• Exercise
Copy every line of the entries that includes the word "worn".

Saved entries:
• • • •
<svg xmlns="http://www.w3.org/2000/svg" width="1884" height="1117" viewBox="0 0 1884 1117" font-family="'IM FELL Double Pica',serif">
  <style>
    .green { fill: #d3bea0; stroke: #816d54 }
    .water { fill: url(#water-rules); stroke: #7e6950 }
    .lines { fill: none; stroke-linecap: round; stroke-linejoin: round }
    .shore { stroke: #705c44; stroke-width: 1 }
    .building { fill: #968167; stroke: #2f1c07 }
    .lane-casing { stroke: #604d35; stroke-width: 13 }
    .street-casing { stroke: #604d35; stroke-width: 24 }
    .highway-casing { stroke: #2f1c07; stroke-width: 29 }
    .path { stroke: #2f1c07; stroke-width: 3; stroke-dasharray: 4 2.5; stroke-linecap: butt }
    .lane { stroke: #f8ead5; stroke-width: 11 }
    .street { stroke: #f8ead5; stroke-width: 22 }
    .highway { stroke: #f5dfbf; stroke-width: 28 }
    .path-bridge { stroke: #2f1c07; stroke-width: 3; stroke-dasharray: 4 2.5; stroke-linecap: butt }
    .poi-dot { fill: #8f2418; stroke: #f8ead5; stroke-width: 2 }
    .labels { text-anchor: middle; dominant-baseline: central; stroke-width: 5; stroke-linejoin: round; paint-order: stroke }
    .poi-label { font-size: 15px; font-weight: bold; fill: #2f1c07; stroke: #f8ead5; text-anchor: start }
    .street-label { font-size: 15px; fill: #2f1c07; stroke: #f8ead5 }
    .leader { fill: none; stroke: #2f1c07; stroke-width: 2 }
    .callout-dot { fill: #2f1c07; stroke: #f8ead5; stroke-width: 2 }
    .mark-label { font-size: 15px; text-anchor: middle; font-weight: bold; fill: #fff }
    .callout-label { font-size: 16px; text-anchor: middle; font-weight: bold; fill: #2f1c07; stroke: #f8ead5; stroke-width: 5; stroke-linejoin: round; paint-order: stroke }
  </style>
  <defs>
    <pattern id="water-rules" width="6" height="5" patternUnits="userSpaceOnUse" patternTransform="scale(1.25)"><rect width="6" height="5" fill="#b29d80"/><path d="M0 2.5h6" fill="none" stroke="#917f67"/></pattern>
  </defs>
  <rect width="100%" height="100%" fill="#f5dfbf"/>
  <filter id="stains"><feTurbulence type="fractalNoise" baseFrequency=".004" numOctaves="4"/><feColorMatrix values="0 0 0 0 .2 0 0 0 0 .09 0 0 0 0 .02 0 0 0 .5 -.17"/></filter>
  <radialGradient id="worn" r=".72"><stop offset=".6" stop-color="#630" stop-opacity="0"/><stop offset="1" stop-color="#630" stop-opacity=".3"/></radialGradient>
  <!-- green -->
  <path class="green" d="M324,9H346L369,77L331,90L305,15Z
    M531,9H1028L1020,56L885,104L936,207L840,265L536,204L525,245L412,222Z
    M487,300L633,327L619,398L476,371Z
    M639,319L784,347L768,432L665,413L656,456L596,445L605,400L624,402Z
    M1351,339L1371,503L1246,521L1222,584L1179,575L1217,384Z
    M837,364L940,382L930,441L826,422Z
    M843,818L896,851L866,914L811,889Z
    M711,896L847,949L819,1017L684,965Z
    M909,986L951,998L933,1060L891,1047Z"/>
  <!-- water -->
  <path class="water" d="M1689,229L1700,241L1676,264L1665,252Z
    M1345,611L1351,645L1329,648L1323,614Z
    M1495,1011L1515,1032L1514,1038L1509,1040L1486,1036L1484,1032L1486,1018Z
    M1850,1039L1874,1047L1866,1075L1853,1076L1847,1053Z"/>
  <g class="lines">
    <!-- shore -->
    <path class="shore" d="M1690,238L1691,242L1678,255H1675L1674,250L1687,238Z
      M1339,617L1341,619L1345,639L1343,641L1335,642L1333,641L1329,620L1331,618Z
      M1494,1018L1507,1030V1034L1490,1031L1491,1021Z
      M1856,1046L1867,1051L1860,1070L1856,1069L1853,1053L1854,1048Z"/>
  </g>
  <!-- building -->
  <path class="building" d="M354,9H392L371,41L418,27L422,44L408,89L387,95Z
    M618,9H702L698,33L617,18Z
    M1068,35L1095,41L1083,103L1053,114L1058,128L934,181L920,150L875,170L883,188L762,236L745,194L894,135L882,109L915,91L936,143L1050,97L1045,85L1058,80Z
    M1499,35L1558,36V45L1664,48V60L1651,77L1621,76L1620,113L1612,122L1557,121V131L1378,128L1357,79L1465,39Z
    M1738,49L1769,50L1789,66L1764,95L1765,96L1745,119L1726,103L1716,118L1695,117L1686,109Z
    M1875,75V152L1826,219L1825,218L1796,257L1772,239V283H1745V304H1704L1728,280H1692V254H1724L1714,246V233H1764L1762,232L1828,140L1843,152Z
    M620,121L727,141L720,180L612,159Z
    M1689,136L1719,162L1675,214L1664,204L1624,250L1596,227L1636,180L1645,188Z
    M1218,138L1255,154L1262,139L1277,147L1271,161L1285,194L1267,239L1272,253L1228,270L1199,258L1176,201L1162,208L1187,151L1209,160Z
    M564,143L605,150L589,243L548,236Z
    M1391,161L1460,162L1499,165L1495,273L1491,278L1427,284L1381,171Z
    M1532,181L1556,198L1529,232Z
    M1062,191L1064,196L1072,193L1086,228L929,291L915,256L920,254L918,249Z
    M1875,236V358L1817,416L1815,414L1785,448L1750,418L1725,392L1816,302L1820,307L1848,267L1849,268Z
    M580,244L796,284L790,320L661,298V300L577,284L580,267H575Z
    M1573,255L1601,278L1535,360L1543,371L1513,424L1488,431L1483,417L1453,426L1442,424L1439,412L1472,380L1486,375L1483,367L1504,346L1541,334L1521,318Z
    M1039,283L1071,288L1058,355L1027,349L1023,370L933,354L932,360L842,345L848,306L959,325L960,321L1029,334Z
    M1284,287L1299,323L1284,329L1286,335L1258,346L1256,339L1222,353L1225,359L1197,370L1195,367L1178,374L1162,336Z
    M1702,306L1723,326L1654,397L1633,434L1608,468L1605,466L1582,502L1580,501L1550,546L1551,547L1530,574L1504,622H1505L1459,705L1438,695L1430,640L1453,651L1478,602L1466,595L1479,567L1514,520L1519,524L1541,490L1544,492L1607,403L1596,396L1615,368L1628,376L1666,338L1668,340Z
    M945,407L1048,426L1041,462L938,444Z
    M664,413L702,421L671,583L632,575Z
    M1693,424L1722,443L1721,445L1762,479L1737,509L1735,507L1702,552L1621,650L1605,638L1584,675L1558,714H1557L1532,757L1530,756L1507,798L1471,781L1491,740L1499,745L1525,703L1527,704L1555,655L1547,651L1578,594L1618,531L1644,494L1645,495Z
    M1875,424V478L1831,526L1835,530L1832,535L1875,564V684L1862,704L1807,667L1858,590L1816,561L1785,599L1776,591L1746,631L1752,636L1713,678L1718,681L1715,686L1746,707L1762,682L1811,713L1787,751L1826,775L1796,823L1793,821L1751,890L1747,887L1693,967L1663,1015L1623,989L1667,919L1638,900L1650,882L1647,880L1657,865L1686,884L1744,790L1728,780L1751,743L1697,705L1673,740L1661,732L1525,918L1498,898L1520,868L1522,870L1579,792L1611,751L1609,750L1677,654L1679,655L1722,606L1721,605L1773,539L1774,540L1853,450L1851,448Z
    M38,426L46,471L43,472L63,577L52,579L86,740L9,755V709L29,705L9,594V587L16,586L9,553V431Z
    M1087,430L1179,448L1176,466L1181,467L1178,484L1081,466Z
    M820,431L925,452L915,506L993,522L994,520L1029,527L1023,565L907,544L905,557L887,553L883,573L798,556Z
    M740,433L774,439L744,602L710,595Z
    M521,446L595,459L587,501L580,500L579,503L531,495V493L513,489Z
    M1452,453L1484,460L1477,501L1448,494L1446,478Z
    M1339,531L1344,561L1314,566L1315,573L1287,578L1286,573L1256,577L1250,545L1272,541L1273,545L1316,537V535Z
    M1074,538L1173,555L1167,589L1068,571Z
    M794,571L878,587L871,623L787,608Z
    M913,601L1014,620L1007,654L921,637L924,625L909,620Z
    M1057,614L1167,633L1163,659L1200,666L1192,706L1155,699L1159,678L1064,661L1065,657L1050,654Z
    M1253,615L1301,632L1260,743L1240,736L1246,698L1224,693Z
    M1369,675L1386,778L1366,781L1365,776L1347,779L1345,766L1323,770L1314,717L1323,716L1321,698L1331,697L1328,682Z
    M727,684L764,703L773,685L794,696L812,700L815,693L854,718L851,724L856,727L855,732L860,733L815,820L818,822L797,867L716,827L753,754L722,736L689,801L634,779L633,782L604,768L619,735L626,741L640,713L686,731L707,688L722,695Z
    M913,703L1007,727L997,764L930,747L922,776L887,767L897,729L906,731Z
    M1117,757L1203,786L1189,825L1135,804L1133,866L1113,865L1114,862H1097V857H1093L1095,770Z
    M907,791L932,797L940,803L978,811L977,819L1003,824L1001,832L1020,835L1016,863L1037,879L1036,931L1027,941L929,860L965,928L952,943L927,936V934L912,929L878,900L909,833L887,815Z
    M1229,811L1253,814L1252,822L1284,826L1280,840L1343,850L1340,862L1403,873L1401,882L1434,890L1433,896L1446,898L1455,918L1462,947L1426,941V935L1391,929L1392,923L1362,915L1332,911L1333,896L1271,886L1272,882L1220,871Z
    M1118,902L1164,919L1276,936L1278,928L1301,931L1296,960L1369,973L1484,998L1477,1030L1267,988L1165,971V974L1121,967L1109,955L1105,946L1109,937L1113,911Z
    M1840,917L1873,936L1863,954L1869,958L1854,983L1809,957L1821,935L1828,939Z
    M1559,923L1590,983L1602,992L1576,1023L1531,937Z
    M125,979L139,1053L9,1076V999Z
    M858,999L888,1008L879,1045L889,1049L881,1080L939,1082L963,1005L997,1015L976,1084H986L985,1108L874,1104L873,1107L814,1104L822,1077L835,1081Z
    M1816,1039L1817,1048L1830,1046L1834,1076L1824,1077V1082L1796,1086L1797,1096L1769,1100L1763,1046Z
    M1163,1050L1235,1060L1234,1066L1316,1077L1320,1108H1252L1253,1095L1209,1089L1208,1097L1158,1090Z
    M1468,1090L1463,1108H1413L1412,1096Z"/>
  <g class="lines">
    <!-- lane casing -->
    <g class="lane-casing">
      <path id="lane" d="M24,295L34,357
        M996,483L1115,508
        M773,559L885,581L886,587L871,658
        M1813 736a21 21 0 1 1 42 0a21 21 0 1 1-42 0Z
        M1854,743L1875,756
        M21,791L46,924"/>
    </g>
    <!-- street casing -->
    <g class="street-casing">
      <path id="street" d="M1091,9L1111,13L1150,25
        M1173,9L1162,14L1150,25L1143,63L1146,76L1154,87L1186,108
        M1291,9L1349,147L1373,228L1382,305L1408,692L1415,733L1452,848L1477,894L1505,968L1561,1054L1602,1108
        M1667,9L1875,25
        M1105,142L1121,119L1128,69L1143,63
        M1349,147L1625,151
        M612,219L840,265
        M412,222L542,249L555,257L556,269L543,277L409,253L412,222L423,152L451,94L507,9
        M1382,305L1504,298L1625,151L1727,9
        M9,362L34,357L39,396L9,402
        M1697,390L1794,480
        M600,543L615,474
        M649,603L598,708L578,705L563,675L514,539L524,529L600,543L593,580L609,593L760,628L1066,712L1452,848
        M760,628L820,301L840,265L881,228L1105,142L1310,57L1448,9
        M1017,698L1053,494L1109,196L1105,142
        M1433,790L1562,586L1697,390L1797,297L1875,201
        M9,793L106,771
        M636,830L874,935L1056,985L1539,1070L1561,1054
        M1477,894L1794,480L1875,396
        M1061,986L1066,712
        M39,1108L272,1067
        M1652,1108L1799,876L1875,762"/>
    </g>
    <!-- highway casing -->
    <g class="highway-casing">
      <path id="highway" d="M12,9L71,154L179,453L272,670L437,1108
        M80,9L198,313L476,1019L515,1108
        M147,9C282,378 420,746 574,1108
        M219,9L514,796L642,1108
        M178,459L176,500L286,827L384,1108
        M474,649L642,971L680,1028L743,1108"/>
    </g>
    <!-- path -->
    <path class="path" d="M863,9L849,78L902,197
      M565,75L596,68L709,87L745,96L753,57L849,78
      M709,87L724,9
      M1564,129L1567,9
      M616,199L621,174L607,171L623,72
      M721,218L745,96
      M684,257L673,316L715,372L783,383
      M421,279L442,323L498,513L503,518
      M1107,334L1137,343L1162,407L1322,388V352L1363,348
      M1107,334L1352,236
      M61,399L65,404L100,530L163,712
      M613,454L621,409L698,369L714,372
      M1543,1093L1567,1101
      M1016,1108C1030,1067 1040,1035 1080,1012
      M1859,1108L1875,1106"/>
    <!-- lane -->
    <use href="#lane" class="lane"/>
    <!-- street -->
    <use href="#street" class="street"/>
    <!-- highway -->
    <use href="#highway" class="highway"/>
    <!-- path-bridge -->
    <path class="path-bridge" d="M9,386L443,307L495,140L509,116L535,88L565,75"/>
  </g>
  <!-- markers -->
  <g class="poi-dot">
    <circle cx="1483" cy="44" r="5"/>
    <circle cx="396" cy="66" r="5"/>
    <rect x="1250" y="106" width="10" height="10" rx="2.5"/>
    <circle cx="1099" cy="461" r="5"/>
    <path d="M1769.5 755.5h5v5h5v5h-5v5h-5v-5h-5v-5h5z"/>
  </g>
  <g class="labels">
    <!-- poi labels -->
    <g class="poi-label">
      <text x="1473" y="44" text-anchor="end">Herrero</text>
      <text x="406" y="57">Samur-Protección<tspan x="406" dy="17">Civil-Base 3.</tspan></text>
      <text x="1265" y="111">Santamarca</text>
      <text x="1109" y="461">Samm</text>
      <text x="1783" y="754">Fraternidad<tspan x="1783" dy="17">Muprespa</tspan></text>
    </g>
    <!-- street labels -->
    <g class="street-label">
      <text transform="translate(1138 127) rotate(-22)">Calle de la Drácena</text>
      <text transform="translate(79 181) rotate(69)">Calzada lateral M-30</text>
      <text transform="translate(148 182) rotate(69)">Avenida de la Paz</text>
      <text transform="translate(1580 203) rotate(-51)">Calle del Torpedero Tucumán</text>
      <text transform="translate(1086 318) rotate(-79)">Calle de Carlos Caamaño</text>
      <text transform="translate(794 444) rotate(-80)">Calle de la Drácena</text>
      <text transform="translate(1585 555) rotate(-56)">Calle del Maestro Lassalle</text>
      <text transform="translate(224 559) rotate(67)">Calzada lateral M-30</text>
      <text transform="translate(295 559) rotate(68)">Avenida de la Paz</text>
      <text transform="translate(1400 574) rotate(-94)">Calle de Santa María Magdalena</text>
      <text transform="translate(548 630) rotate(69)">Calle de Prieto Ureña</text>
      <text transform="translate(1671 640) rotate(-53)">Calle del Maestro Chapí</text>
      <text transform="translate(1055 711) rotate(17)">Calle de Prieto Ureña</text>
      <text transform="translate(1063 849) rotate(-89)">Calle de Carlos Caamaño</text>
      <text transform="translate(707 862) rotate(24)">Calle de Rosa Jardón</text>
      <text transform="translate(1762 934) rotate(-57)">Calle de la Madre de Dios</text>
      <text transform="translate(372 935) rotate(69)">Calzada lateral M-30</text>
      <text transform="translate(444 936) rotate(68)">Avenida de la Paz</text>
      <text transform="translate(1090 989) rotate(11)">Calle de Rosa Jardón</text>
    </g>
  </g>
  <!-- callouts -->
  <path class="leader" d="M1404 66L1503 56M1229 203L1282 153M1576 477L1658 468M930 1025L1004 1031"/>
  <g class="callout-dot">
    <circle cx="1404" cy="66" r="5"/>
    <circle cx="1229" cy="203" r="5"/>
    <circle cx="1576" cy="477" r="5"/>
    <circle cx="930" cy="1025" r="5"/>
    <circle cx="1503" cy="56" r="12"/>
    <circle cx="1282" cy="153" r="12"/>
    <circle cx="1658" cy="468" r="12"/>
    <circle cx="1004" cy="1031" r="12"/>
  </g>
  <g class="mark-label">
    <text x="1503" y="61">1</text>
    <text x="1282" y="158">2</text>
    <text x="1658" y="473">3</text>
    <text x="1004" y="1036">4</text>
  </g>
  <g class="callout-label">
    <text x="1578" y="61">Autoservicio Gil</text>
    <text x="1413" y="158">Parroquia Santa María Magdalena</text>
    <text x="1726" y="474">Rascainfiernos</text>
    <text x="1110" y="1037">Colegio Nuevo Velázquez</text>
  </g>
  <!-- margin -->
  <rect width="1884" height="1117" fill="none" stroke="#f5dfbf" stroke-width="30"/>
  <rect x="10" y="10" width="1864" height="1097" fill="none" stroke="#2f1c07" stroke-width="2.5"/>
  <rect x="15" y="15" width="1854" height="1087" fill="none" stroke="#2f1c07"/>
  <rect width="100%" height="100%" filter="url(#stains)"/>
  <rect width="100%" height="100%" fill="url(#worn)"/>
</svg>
• • • •
• Expected answer
  <radialGradient id="worn" r=".72"><stop offset=".6" stop-color="#630" stop-opacity="0"/><stop offset="1" stop-color="#630" stop-opacity=".3"/></radialGradient>
  <rect width="100%" height="100%" fill="url(#worn)"/>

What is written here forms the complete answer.